• _ACTIVITY LIST_
[a] Please change "Market forces" to "Economic forces" in the stretch of the energy transitions piece from "Now coal’s peak" through "an increasing rate.", and give that stretch again.
[b] Answer these from the energy transitions piece:
(i) How did whale oil rank among sectors of the economy?
(ii) In which state did the writer's great grandfather mine coal?
(iii) Which market forces are driving coal plant closures?

[[ SOURCE TEXT, beginning ]]

Originally posted in Real Clear Energy:
May 22, 2020
It’s hard to image that 150 years ago Americans were hunting whales for oil to light homes. When Moby Dick was first published in the mid-1800s, whale oil demand was at its peak. It was the fifth-largest sector of the economy. Fifty years later, the industry was dead. Whale oil was fully displaced by petroleum thanks to the entrepreneurial spirit of Edmund Drake.
At about the same time, coal was replacing wood in homes and businesses because coal is more energy dense and could be moved around easier. Coal’s role powering the Industrial Revolution of the 19th and 20th centuries is a core part of U.S. history, and many family histories too. Upon coming to America, my great grandfather mined coal in Pennsylvania to save up and buy farmland in Maryland.
Now coal’s peak also has passed. Estimates out earlier this month show the U.S. is on track to produce more electricity from renewable power than from coal for the first time on record. Market forces—specifically low-cost natural gas and renewables—are driving coal plant closures at an increasing rate.

[[ SOURCE TEXT, end ]]
[[ DATA SHOWN, beginning ]]

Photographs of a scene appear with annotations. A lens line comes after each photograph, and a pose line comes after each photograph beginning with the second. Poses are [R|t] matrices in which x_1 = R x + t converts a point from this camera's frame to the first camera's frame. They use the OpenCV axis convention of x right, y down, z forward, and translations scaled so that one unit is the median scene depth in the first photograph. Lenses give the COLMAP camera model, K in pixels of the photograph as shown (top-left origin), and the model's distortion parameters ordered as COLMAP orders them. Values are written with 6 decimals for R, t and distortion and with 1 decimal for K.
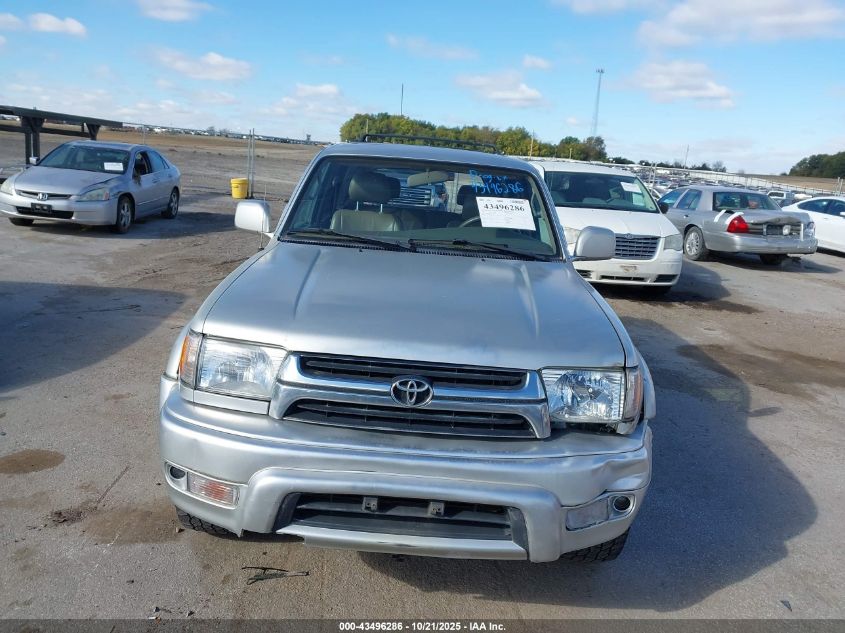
lens RADIAL K [[648.5, 0, 422.5], [0, 648.5, 316.5], [0, 0, 1]] dist [0.009301, 0.000751]
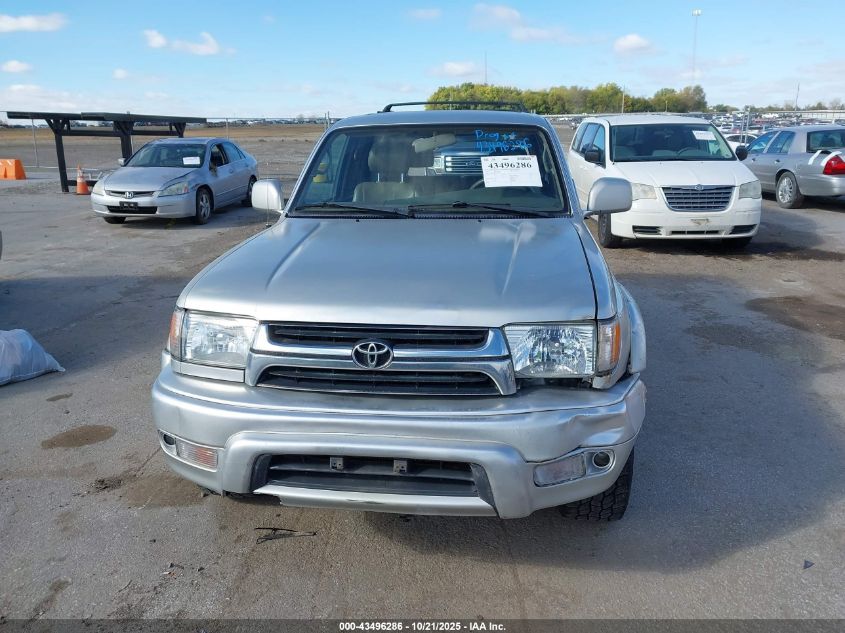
lens RADIAL K [[648.5, 0, 422.5], [0, 648.5, 316.5], [0, 0, 1]] dist [0.009301, 0.000751]
pose [[0.988415, -0.052304, -0.142482, 0.152395], [0.058110, 0.997628, 0.036894, 0.017712], [0.140214, -0.044746, 0.989110, 0.005719]]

[[ DATA SHOWN, end ]]

• _EXPECTED RESULTS_
[a]
Now coal’s peak also has passed. Estimates out earlier this month show the U.S. is on track to produce more electricity from renewable power than from coal for the first time on record. Economic forces—specifically low-cost natural gas and renewables—are driving coal plant closures at an increasing rate.

[b]
(i) Fifth-largest
(ii) Pennsylvania
(iii) Low-cost natural gas and renewables